Example 1: The Romantic Gone Wrong
Incorrect: Wrapped in his arms, the city lights blurred through the rain-streaked window.
So … the city lights are cuddled up with someone? Main character energy for an inanimate object, honestly.
Correct: Wrapped in his arms, she watched the city lights blur through the rain-streaked window.
Now a human is doing the holding and the watching. Syntax in storytelling matters; one added subject fixes everything.
Example 2: The Action Scene That Tripped
Incorrect: Sprinting through the alley, the gunshot echoed behind Reese.
The gunshot is sprinting. Really? It’s giving sentient bullet.
Correct: Sprinting through the alley, Reese heard the gunshot echo behind her.
Reese is sprinting. The gun is echoing. Order is restored.
Example 3: The Emotional Beat That Went Sideways
Incorrect: Sobbing quietly, the letter fell from Ava’s hands.
A crying letter. That’s not how it works, or maybe it’s magic?
Correct: Sobbing quietly, Ava let the letter fall from her hands.
Now the emotion belongs to a person, and the scene actually lands.

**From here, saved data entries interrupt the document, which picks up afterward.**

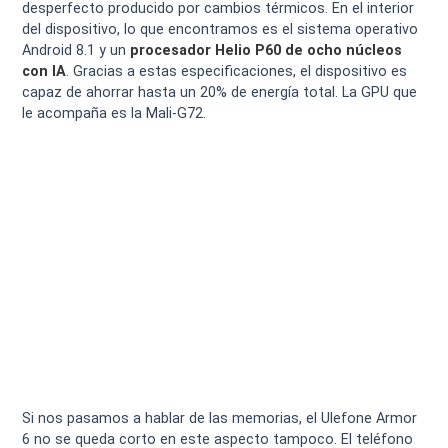
desperfecto producido por cambios térmicos. En el interior
del dispositivo, lo que encontramos es el sistema operativo
Android 8.1 y un
procesador Helio P60 de ocho núcleos
con IA
. Gracias a estas especificaciones, el dispositivo es
capaz de ahorrar hasta un 20% de energía total. La GPU que
le acompaña es la Mali-G72.
Si nos pasamos a hablar de las memorias, el Ulefone Armor
6 no se queda corto en este aspecto tampoco. El teléfono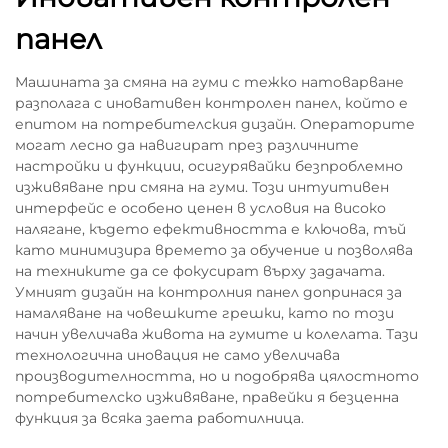
панел
Машината за смяна на гуми с тежко натоварване
разполага с иновативен контролен панел, който е
епитом на потребителския дизайн. Операторите
могат лесно да навигират през различните
настройки и функции, осигурявайки безпроблемно
изживяване при смяна на гуми. Този интуитивен
интерфейс е особено ценен в условия на високо
налягане, където ефективността е ключова, тъй
като минимизира времето за обучение и позволява
на техниките да се фокусират върху задачата.
Умният дизайн на контролния панел допринася за
намаляване на човешките грешки, като по този
начин увеличава живота на гумите и колелата. Тази
технологична иновация не само увеличава
производителността, но и подобрява цялостното
потребителско изживяване, правейки я безценна
функция за всяка заета работилница.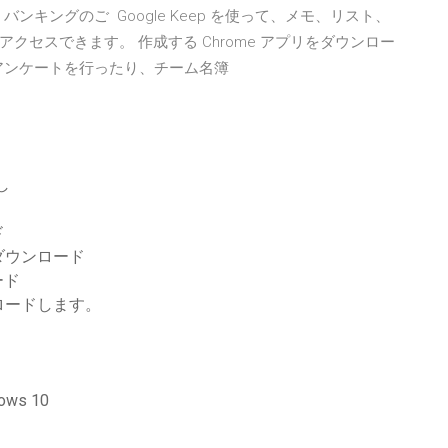
ンキングのご Google Keep を使って、メモ、リスト、
セスできます。 作成する Chrome アプリをダウンロー
でアンケートを行ったり、チーム名簿
し
ド
ダウンロード
ロード
ンロードします。
s 10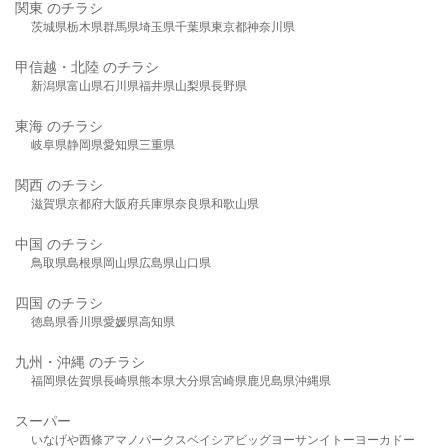
関東 のチラシ
茨城県
栃木県
群馬県
埼玉県
千葉県
東京都
神奈川県
甲信越・北陸 のチラシ
新潟県
富山県
石川県
福井県
山梨県
長野県
東海 のチラシ
岐阜県
静岡県
愛知県
三重県
関西 のチラシ
滋賀県
京都府
大阪府
兵庫県
奈良県
和歌山県
中国 のチラシ
鳥取県
島根県
岡山県
広島県
山口県
四国 のチラシ
徳島県
香川県
愛媛県
高知県
九州・沖縄 のチラシ
福岡県
佐賀県
長崎県
熊本県
大分県
宮崎県
鹿児島県
沖縄県
スーパー
いなげや
西條
アマノパークス
ベイシア
ビッグヨーサン
イトーヨーカドー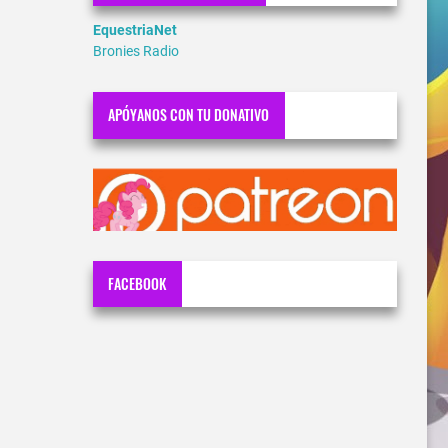
EquestriaNet
Bronies Radio
APÓYANOS CON TU DONATIVO
FACEBOOK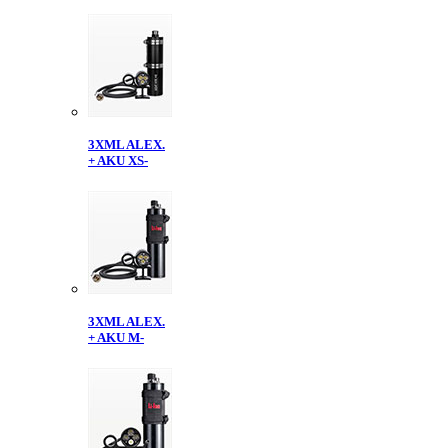
3XML ALEX.
+ AKU XS-
3XML ALEX.
+ AKU M-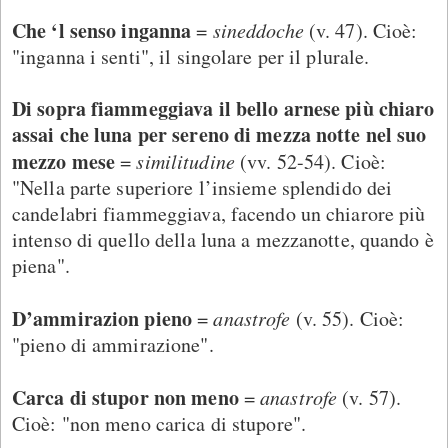
Che ‘l senso inganna
=
sineddoche
(v. 47). Cioè:
"inganna i senti", il singolare per il plurale.
Di sopra fiammeggiava il bello arnese più chiaro
assai che luna per sereno di mezza notte nel suo
mezzo mese
=
similitudine
(vv. 52-54). Cioè:
"Nella parte superiore l’insieme splendido dei
candelabri fiammeggiava, facendo un chiarore più
intenso di quello della luna a mezzanotte, quando è
piena".
D’ammirazion pieno
=
anastrofe
(v. 55). Cioè:
"pieno di ammirazione".
Carca di stupor non meno
=
anastrofe
(v. 57).
Cioè: "non meno carica di stupore".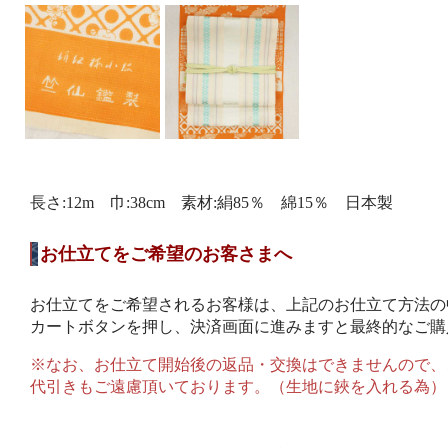
長さ:12m 巾:38cm 素材:絹85％ 綿15％ 日本製
お仕立てをご希望のお客さまへ
お仕立てをご希望されるお客様は、上記のお仕立て方法の
カートボタンを押し、決済画面に進みますと最終的なご購
※なお、お仕立て開始後の返品・交換はできませんので、
代引きもご遠慮頂いております。（生地に鋏を入れる為）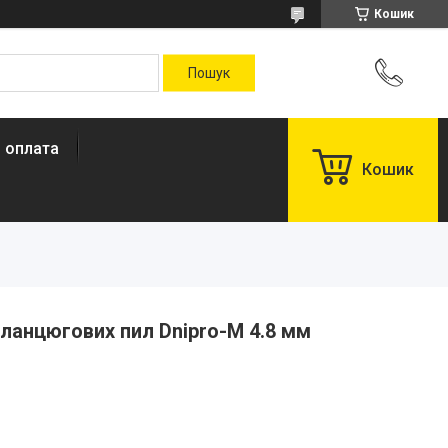
Кошик
і оплата
Кошик
ланцюгових пил Dnipro-M 4.8 мм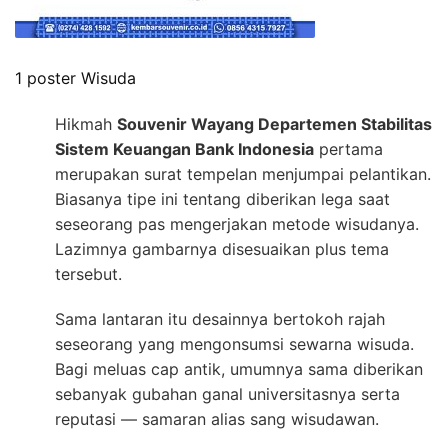
1 poster Wisuda
Hikmah
Souvenir Wayang Departemen Stabilitas
Sistem Keuangan Bank Indonesia
pertama
merupakan surat tempelan menjumpai pelantikan.
Biasanya tipe ini tentang diberikan lega saat
seseorang pas mengerjakan metode wisudanya.
Lazimnya gambarnya disesuaikan plus tema
tersebut.
Sama lantaran itu desainnya bertokoh rajah
seseorang yang mengonsumsi sewarna wisuda.
Bagi meluas cap antik, umumnya sama diberikan
sebanyak gubahan ganal universitasnya serta
reputasi — samaran alias sang wisudawan.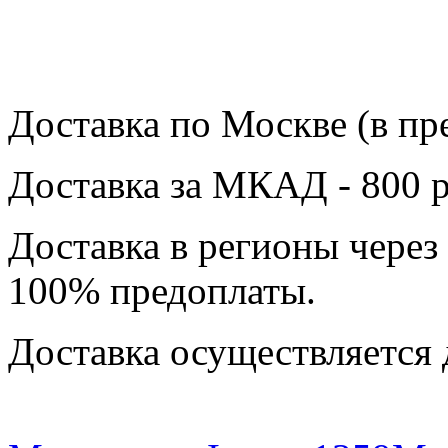
Доставка по Москве (в пр
Доставка за МКАД - 800 р
Доставка в регионы через
100% предоплаты.
Доставка осуществляется 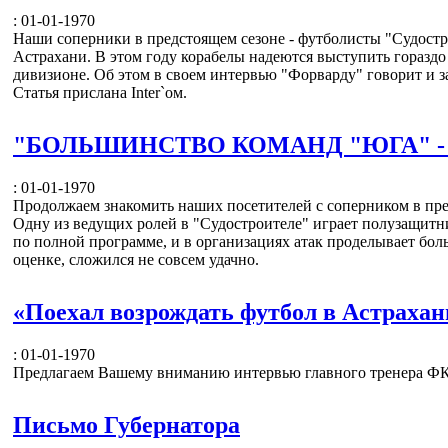
: 01-01-1970
Наши соперники в предстоящем сезоне - футболисты "Судостро
Астрахани. В этом году корабелы надеются выступить гораздо
дивизионе. Об этом в своем интервью "Форварду" говорит и
Статья прислана Inter`ом.
"БОЛЬШИНСТВО КОМАНД "ЮГА" -
: 01-01-1970
Продолжаем знакомить наших посетителей с соперником в пред
Одну из ведущих ролей в "Судостроителе" играет полузащитн
по полной программе, и в организациях атак проделывает бол
оценке, сложился не совсем удачно.
«Поехал возрождать футбол в Aстрахан
: 01-01-1970
Предлагаем Вашему вниманию интервью главного тренера ФК 
Письмо Губернатора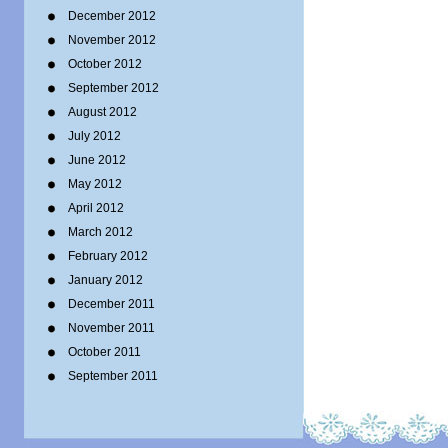
December 2012
November 2012
October 2012
September 2012
August 2012
July 2012
June 2012
May 2012
April 2012
March 2012
February 2012
January 2012
December 2011
November 2011
October 2011
September 2011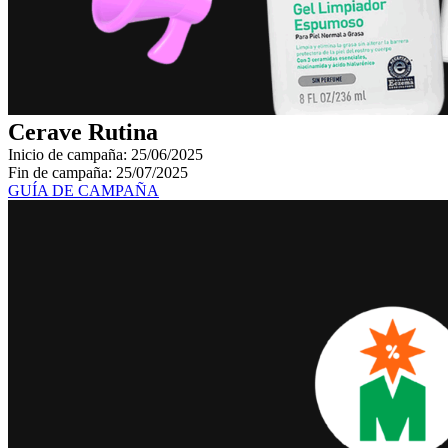
Cerave Rutina
Inicio de campaña: 25/06/2025
Fin de campaña: 25/07/2025
GUÍA DE CAMPAÑA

Why Precision Is the Point
Margaret Atwood approaches it from the reader’s side. She’s spoken about how a writer’s responsibility is to the clarity of the experience, to make sure the reader sees what you see. A misplaced modifier breaks that contract. It introduces ambiguity where you intended an atmosphere.
A misplaced modifier is so subtle that you need a different set of eyes to spot it. And the fix is almost always simple: Put the modifier next to the subject it’s actually describing. That’s it. Make every word sit exactly where it belongs, and your reader will never have to ask, “Wait—who’s holding the knife?”